[start Dataset extract]
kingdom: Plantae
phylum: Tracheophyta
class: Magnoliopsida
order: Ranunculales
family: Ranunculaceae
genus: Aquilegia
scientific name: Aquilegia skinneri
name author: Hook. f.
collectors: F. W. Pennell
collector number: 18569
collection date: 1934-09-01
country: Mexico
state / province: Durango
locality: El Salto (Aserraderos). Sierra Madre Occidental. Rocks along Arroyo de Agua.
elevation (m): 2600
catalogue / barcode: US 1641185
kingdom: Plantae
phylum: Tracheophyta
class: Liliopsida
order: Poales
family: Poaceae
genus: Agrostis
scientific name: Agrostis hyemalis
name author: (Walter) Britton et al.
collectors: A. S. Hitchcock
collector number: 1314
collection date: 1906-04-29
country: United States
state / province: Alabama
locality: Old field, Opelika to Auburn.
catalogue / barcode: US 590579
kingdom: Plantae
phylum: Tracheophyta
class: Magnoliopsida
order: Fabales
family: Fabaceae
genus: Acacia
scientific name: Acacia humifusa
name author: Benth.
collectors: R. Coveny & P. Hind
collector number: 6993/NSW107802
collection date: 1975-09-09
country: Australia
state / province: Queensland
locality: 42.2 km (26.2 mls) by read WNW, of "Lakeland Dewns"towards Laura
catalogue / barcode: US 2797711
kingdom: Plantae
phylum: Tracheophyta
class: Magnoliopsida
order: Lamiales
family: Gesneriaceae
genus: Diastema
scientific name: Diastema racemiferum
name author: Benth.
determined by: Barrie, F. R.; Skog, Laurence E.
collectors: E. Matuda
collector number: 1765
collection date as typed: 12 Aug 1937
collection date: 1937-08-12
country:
[end Dataset extract]
— Your objective —
Duplicate every row above, keeping each line and value unchanged.

— Output of the task —
kingdom: Plantae
phylum: Tracheophyta
class: Magnoliopsida
order: Ranunculales
family: Ranunculaceae
genus: Aquilegia
scientific name: Aquilegia skinneri
name author: Hook. f.
collectors: F. W. Pennell
collector number: 18569
collection date: 1934-09-01
country: Mexico
state / province: Durango
locality: El Salto (Aserraderos). Sierra Madre Occidental. Rocks along Arroyo de Agua.
elevation (m): 2600
catalogue / barcode: US 1641185
kingdom: Plantae
phylum: Tracheophyta
class: Liliopsida
order: Poales
family: Poaceae
genus: Agrostis
scientific name: Agrostis hyemalis
name author: (Walter) Britton et al.
collectors: A. S. Hitchcock
collector number: 1314
collection date: 1906-04-29
country: United States
state / province: Alabama
locality: Old field, Opelika to Auburn.
catalogue / barcode: US 590579
kingdom: Plantae
phylum: Tracheophyta
class: Magnoliopsida
order: Fabales
family: Fabaceae
genus: Acacia
scientific name: Acacia humifusa
name author: Benth.
collectors: R. Coveny & P. Hind
collector number: 6993/NSW107802
collection date: 1975-09-09
country: Australia
state / province: Queensland
locality: 42.2 km (26.2 mls) by read WNW, of "Lakeland Dewns"towards Laura
catalogue / barcode: US 2797711
kingdom: Plantae
phylum: Tracheophyta
class: Magnoliopsida
order: Lamiales
family: Gesneriaceae
genus: Diastema
scientific name: Diastema racemiferum
name author: Benth.
determined by: Barrie, F. R.; Skog, Laurence E.
collectors: E. Matuda
collector number: 1765
collection date as typed: 12 Aug 1937
collection date: 1937-08-12
country:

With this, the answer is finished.